You go to your form2 then in the event of the form look for FormClosed.
Put this code in your eventhandler:
private void Form2_FormClosed(object sender, FormClosedEventArgs e)
{
Application.Exit();
}
FormClosed is the event whenever the user closes the form. So when you close the form put a code that will exit your application that is -applicationn.exit();-
Hope this will work.
I am trying to detect that form2 is closed in form1. I have this so far
private void AddStageBtn_Click(object sender, EventArgs e)
{
Form2 form2 = new Form2();
form2.ShowDialog();
if (form2.IsDisposed)
{
MessageBox.Show("it was closed!");
}
}
Any suggestions?
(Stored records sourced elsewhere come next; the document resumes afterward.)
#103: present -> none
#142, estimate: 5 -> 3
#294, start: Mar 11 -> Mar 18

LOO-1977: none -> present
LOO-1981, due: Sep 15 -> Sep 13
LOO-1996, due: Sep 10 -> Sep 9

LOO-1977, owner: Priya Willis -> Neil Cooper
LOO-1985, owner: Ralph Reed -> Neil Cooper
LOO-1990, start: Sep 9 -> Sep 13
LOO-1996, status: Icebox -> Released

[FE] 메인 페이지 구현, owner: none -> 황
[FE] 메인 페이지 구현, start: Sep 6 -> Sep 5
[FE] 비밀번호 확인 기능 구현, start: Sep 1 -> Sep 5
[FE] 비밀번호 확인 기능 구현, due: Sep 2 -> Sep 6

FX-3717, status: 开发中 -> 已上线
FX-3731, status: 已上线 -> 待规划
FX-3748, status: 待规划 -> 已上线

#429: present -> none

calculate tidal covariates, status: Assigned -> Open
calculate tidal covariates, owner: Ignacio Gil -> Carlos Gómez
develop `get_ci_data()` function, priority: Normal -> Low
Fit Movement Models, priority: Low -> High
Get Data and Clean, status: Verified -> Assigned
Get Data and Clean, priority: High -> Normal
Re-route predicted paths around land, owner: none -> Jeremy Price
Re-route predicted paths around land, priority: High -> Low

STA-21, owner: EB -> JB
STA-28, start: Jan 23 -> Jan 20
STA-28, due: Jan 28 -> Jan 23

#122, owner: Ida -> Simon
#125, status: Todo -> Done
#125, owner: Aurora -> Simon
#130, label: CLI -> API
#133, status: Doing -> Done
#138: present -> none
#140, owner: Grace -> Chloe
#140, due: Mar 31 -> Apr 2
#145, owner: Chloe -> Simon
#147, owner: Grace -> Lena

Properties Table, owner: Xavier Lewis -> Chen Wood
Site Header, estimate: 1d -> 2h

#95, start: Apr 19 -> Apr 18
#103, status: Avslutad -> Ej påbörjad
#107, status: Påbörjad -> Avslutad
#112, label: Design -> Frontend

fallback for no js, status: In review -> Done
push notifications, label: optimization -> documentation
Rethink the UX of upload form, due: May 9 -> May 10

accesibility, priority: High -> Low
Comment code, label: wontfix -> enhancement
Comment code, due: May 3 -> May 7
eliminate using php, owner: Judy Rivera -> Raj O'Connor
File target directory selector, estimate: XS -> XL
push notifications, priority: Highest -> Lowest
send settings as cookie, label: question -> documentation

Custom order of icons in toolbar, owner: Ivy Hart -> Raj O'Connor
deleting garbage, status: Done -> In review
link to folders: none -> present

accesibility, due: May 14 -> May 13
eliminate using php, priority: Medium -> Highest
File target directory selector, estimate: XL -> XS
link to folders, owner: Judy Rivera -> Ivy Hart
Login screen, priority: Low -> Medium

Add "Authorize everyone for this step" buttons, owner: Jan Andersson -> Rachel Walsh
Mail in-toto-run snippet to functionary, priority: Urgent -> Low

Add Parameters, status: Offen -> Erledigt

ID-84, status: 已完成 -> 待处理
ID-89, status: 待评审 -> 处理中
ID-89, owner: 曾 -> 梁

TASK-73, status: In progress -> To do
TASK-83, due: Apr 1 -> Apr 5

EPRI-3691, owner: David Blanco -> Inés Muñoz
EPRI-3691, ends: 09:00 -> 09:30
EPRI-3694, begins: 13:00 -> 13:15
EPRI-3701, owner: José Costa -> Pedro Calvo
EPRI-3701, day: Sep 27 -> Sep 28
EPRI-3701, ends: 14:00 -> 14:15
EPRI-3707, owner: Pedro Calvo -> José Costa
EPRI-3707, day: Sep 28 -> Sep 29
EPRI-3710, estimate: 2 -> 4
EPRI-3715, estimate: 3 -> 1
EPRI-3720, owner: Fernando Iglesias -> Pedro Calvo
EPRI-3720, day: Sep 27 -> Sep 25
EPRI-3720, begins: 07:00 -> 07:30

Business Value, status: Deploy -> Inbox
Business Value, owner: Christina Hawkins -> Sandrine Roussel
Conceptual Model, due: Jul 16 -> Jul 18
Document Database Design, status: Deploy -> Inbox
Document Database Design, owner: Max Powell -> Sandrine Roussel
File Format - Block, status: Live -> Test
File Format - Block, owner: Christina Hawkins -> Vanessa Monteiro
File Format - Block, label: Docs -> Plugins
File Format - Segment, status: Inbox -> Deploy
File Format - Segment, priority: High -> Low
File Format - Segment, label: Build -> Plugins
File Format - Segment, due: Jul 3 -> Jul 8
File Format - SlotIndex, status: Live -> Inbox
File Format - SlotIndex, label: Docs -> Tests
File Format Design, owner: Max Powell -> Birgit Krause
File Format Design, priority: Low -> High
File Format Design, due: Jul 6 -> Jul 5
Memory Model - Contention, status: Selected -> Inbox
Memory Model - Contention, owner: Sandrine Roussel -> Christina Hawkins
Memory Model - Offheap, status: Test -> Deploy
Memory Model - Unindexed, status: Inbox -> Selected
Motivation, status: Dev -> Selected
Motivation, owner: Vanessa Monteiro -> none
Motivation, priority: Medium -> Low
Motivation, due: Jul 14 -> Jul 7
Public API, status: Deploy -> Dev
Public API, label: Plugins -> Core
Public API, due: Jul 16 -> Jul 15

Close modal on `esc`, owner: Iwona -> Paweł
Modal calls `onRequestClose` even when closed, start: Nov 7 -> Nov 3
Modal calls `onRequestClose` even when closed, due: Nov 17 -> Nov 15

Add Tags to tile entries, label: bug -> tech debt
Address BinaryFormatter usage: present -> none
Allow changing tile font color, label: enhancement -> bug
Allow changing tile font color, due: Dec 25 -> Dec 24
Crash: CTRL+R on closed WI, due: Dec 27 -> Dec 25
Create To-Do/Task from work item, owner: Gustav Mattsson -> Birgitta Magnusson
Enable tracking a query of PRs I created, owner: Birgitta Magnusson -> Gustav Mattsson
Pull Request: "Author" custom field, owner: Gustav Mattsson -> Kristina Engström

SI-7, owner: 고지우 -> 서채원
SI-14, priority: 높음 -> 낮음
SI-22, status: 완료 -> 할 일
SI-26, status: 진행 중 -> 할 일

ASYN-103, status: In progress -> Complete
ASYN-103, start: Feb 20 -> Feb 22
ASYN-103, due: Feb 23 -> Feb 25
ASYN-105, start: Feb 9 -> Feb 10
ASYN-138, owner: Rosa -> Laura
Thanks again!
Adhere to the FormClosed event of form2.
Wherever you create it do:
form2.FormClosed += new FormClosedEventHandler(form2_FormClosed);
Then create the method:
void form2_FormClosed(object sender, FormClosedEventArgs e)
{
// Do whatever you want here
}
You'll also want to use .Show() instead of .ShowDialog() if you want to be able to use either form, otherwise form1 will be unavailable until form2 is closed (which I am assuming is not the behavior you are looking for).
In this particular situation
private void AddStageBtn_Click(object sender, EventArgs e)
{
Form2 form2 = new Form2();
form2.ShowDialog();
MessageBox.Show("it was closed!");
}
will work fine. If you want to be able to do action within form1 while form2 is open you need to use Show instead of ShowDialog. Then you can create a handler for form closed within form1.
form2.FormClosed += new FormClosedEventHandler(form2_FormClosed);